On August 13, 1996 (the “Filing Date”), Felipe Monzon (the “Debtor”) filed a voluntary petition for relief under Chapter 7 of the Bankruptcy Code. Joel L. Tabas was appointed trustee (the “Trustee”). The Debt- or’s schedules reflect unsecured debt in excess of $130,000 and no individual assets in excess of exemptions.

On the Filing Date; the Debtor and his wife, Melba, jointly owned a single family residence which they rented to a third party. The Debtor listed the property (the “TBE Property”) as exempt on Schedule C of his bankruptcy schedules describing it as owned by the Debtor and his wife as tenants by the entireties. The Trustee stipulates that the TBE Property is owned as tenants by the entireties.

The Trustee initially objected to the claimed exemption based on the joint purchase money mortgage (the “Mortgage”) on the TBE Property. After a hearing on January 28, 1997, the Court entered its Order Overruling Trustee’s Objections to Debtor’s Claimed Exemptions in Property Owned as Tenants by the Entirety (the “Initial Objection Order”). The Court held that entireties property does not get administered in a bankruptcy case if the only joint debt is the fully secured mortgage on the property. 1 The Order gave the Trustee leave to file a renewed objection if he discovered any additional joint obligations.

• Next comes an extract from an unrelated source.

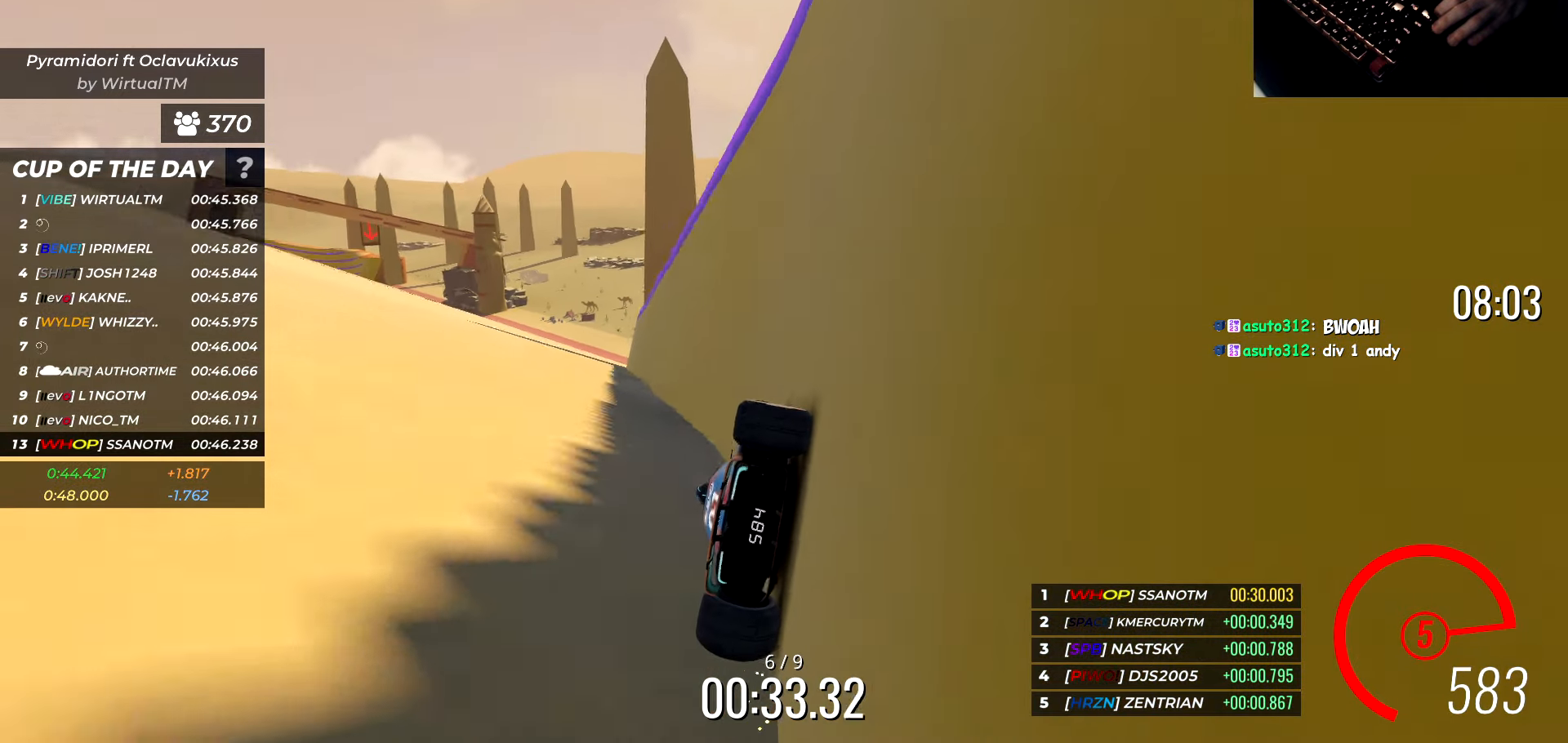
{"keys": ["a", "w"], "events": [[250, "a", "up"], [433, "a", "down"]]}
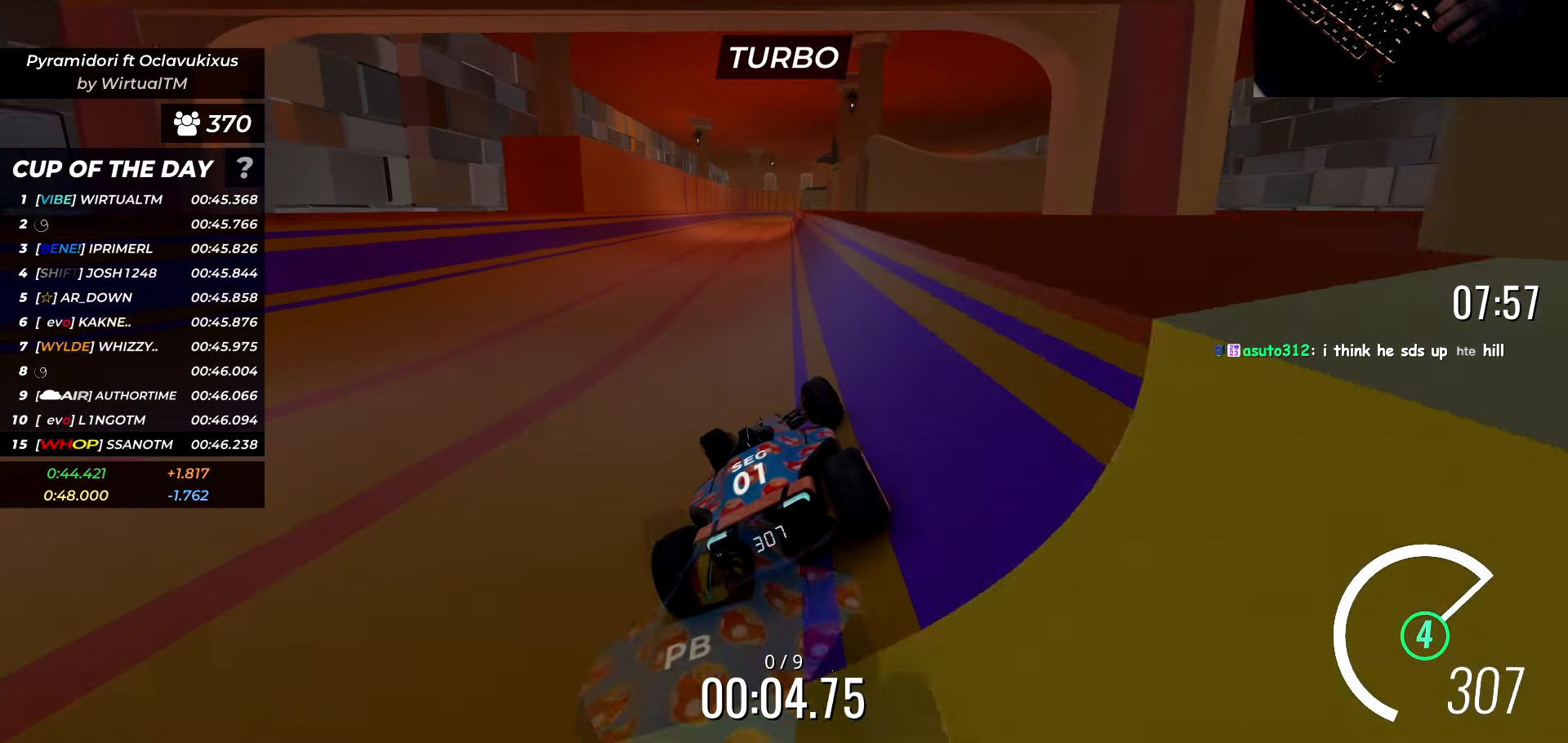
{"keys": ["w"], "events": [[50, "a", "up"]]}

*40 On April 15, 1997, the Trastee filed his Renewed Objections to Claimed Exemptions (“Renewed Objections”) alleging that a joint unsecured debt existed on a Burdines department store charge account. The Debtor has stipulated that on the Filing Date, Burdines held a joint unsecured claim in the amount of $378. Neither the Mortgage nor the Bur-dines debt were in default at the time of the filing.

The Court conducted a hearing on the Renewed Objections on July 14, 1997. For the reasons that follow, the Renewed Objections are sustained in part. The Trustee is entitled to administer $378 worth of entire-ties property, but the proceeds must be distributed solely to Burdines, the only joint unsecured creditor.

DISCUSSION

I. SUMMARY OF ARGUMENTS AND ISSUES PRESENTED

The Trustee argues that since the Debtor and his wife incurred a joint prepetition credit card debt, he is entitled to sell the TBE Property pursuant to 11 U.S.C. § 363(h) 2 and to retain an amount equal to the joint credit card debt in the estate for distribution pro rata to all creditors of the Debtor. The Debtor argues that the Trustee cannot administer the TBE Property because neither the Mortgage holder nor Burdines obtained an in personam judgment against the Monzons before the Filing Date. The Debtor argues alternatively that if the TBE Property is not exempt to the extent of the Bur-dines debt, the non-exempt funds should only be administered for the benefit of Burdines and not for individual creditors.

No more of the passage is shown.